I have a series of daily values, y. For each day, di (i.e., each row), I would like to calculate the (graph) area, ai, of the region between the curve and the horizontal line y = yi between di and the most recent previous occurrence of the value yi. Sketch below. Because observations occur at regular, discrete timesteps (daily), the calculated area, ai, is equivalent to the sum of the daily differences between each daily y and yi (black bars in figure). I'm interested only in valleys, so the calculated area, ai, can be set to 0 when y is decreasing (yi - yi-1 <= 0).

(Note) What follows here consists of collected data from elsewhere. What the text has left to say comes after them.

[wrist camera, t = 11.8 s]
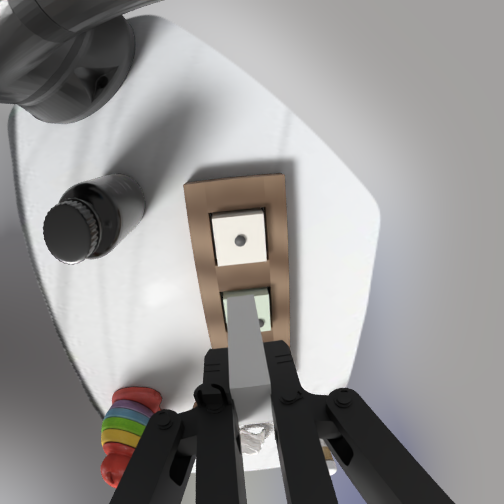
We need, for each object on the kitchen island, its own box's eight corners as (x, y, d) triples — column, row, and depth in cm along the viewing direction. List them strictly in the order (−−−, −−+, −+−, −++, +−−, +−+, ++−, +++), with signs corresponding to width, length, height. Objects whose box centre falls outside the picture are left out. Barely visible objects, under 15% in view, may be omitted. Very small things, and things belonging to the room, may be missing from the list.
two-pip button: (223, 286, 33) (223, 300, 30) (265, 281, 33) (269, 295, 30) (228, 320, 34) (228, 336, 31) (267, 316, 35) (271, 331, 32)
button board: (186, 182, 28) (183, 185, 26) (280, 172, 28) (284, 174, 27) (222, 385, 39) (222, 394, 37) (287, 377, 40) (289, 386, 38)
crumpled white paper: (262, 439, 48) (267, 457, 44) (231, 443, 47) (234, 462, 43) (265, 422, 45) (270, 443, 40) (229, 427, 44) (233, 448, 39)
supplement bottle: (139, 239, 30) (97, 290, 19) (88, 222, 28) (31, 262, 17) (154, 181, 28) (110, 204, 16) (100, 165, 26) (37, 180, 15)
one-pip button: (213, 212, 29) (211, 219, 26) (259, 207, 29) (263, 214, 27) (218, 255, 31) (218, 267, 28) (263, 250, 31) (267, 261, 28)
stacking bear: (170, 422, 43) (162, 504, 26) (121, 417, 42) (103, 492, 25) (159, 387, 39) (142, 483, 22) (104, 381, 38) (74, 467, 21)
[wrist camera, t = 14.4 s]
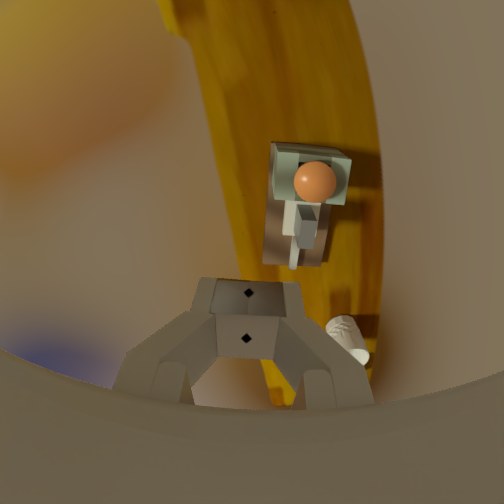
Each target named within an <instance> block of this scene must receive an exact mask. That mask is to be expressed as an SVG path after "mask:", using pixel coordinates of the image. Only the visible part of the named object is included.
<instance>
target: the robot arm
mask: <svg viewBox="0 0 504 504" xmlns="http://www.w3.org/2000/svg"><path fill="white" fill-rule="evenodd" d="M245 356H246V358H252V359H268V360H273V361H274V363H275V364H276V366H277V367H278V369H279V370H280V371H281V373H282V374H283V376H284V377H285V378H286V380H287V381H288V382H289V384H290V385H291V387H292V388H293V389H294V391H295V392H296V396H295V399H294V402H293V404H292V407H291V410H247V409H231V408H230V409H229V408H218V407H208V406H199V405H195V404H194V399H193V395H192V391H191V387H192V386H193V385H194V384H195V383H196V382H197V381H198V379H199V378H200V377H201V376H202V375H203V374H204V373H205V372H206V370H207V369H208V368H209V367H210V366H211V365H212V364H213V363H214V362H215V361H216V359H217V357H232V358H245ZM0 504H504V371H501V372H499V373H496V374H493V375H491V376H488V377H485V378H482V379H479V380H477V381H473V382H470V383H467V384H464V385H460V386H457V387H453V388H449V389H446V390H442V391H438V392H434V393H430V394H425V395H421V396H417V397H411V398H406V399H401V400H396V401H390V402H384V403H377V404H375V403H374V399H373V396H372V392H371V388H370V385H369V381H368V377H367V374H366V370H365V367H364V366H363V365H362V364H361V363H360V362H359V361H358V360H357V359H356V358H354V357H353V356H352V355H351V354H350V353H349V352H348V351H347V350H345V349H344V348H343V347H342V346H341V345H340V344H339V343H338V342H336V341H335V340H334V339H333V338H332V337H331V336H330V335H329V334H328V333H326V332H325V331H324V330H323V329H322V328H321V327H320V326H319V325H318V324H316V323H315V322H314V321H313V320H312V319H311V318H306V317H305V312H304V306H303V301H302V295H301V290H300V284H299V283H298V282H265V281H250V280H237V279H224V278H210V277H201V278H200V279H199V282H198V285H197V289H196V292H195V296H194V299H193V302H192V306H191V309H190V312H189V311H185V312H183V313H182V314H180V315H179V316H178V317H176V318H175V319H173V320H172V321H171V322H169V323H168V324H166V325H165V326H164V327H162V328H161V329H159V330H158V331H157V332H155V333H154V334H152V335H151V336H150V337H148V338H147V339H146V340H144V341H143V342H141V343H140V344H138V345H137V346H136V347H134V348H133V349H131V350H130V351H129V352H127V353H126V356H125V358H124V360H123V363H122V365H121V367H120V370H119V373H118V375H117V377H116V380H115V383H114V385H113V388H112V389H108V388H104V387H101V386H97V385H94V384H90V383H87V382H83V381H80V380H77V379H74V378H71V377H68V376H65V375H62V374H59V373H56V372H54V371H51V370H48V369H45V368H43V367H40V366H38V365H35V364H33V363H30V362H28V361H26V360H23V359H21V358H19V357H17V356H14V355H12V354H10V353H8V352H6V351H4V350H2V349H0Z"/></svg>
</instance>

Toy data below. Expected result shown in dat$a
.
dat$a[6]
was calculated from 55 - 50;
dat$a[7]
was calculated from (60-55)+(60-50). And so on.
dat = data.frame(d = seq.Date(as_date("2021-01-01"),as_date("2021-01-10"),by = "1 day"),
y = c(100,95,90,70,50,55,60,75,85,90),
a = c(0,0,0,0,0,5,15,65,115,145))
My first thought was to calculate the area between the curve and the horizontal line y = yi between days di and the the most recent previous occurrence of the value yi, using perhaps geiger::area.between.curves()
, but I couldn't work out how to identify most recent previous occurrence of the value yi.
[In case the context helps, the actual data are daily values of the area (m2) of a wetland not submerged by water. When the water rises, a portion of the wetland that had been dry for some time becomes wet. Here, I'm trying to calculate the extent of the reflooding in m2-days. A portion of the wetland that has been dry for a long time but becomes reflooded will contribute many m2-days to the sum.]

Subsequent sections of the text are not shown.